It’s starting to look like Saudi Arabia’s concerns over the oil demand recovery were well founded.
At the start of the month, the joint leader of the OPEC+ group of oil-producing countries announced a surprise output cut of 1 million barrels a day for February and March. Its co-chair, Russia, pushing for restraints to be eased, was granted a small output increase in each of those two months.
When Saudi Energy Minister Prince Abdulaziz Bin Salman made the unilateral decision to cut output — keeping the idea from fellow OPEC+ members to prevent leaks — he pinned it on fears that the recovery in oil demand was not as strong as it appeared. That appears to have been wise.
Although cold weather across northern Asia has boosted demand for heating fuels, there are worrying signs that the recovery in transport fuel has not only ground to a halt, but has actually gone into reverse in some key areas.

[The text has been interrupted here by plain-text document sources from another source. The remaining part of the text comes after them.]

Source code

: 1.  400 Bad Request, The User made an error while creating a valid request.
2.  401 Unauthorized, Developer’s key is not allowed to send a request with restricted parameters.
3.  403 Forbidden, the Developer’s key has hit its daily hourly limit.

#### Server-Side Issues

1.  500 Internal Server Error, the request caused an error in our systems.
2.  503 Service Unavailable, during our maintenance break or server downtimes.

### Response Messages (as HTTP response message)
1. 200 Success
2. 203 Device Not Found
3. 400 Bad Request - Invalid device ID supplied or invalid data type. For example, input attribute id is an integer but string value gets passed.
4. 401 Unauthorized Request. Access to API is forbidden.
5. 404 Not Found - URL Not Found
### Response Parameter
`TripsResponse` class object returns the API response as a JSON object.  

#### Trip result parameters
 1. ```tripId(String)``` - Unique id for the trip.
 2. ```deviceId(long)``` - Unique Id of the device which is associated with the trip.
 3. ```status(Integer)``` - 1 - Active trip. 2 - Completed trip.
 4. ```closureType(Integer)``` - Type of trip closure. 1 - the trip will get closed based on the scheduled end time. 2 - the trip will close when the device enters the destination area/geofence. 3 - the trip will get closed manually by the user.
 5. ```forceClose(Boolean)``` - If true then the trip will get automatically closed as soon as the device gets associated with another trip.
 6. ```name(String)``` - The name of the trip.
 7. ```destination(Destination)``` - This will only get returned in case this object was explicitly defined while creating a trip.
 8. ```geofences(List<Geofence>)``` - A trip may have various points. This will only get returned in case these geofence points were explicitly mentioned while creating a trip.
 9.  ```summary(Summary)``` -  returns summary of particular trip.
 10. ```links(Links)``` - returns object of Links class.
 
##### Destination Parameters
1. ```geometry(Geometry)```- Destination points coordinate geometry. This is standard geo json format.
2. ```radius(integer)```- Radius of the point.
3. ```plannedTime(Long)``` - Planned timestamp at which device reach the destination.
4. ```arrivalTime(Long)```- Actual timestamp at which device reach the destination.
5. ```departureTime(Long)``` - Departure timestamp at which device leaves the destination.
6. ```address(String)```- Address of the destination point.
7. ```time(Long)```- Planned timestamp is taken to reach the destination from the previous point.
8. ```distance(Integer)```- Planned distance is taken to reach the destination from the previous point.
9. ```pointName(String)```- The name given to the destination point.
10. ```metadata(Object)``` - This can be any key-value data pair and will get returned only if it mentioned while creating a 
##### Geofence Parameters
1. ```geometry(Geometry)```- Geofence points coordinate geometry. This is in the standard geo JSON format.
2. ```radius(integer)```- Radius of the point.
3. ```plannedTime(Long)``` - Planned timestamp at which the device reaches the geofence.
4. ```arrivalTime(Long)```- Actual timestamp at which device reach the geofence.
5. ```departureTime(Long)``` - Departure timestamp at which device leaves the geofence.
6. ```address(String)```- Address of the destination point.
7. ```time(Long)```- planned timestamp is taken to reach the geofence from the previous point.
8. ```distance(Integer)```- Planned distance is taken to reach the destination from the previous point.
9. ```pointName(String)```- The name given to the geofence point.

Rising Covid-19 cases in northern China have led to the imposition of restrictions to discourage travel for the week-long Spring Festival holiday. All travelers are now required to present a negative Covid-19 test result and holders of air tickets can get refunded or reschedule their flights for free.
In the last week of January, flight departures from Chinese airports were about half what they were on average in December, according to data collated by my colleagues at Bloomberg NEF.
And this is having an impact on global flight numbers. Worldwide commercial flights have fallen back to less than 60% of comparable 2019 levels, driven not just by the Chinese restrictions, but also by tougher measures introduced by the U.K. and lockdowns elsewhere in Europe.
It’s not just air travel that’s being hit either. Private car use is also falling again in some of the major cities that were proving bright spots for recovery.
Traffic delays on Beijing streets have fallen in recent weeks, dropping from elevated post-lockdown highs to below average 2019 levels. They’re unlikely to fall as low as they did back in Feb. 2020, when the first lockdowns were put in place, but delays during peak hours are down by about a third from the highs they reached in September, while those during off-peak hours have fallen by two-thirds.
The morning rush in Beijing usually reaches its peak around 8 a.m. and delays at that time of day are now their shortest since June, excluding public holidays.
That may be good news for drivers but these are unwelcome developments for a recovery in oil demand, which still requires the mass inoculation of people around the world. That will eventually come, but it’s not here yet.
Oil markets enjoyed a rush of exuberance when the first successful drug trials were reported late last year and have received a further boost from expectations of a big U.S. stimulus package from President Joe Biden. But physical markets, where oil is traded for immediate delivery, have lagged behind those for future delivery, which are already looking forward to a resumption of mass travel.
Saudi Arabia’s eyes were firmly on the here and now when it decided to slash its production for two months. But the cost of the kingdom’s “gift” is much smaller than you might think and, as Prince Abdulaziz noted, even if demand turns out stronger than expected, it will simply hasten the draining of excess stockpiles. Whatever happens, it’ll be a win for the kingdom.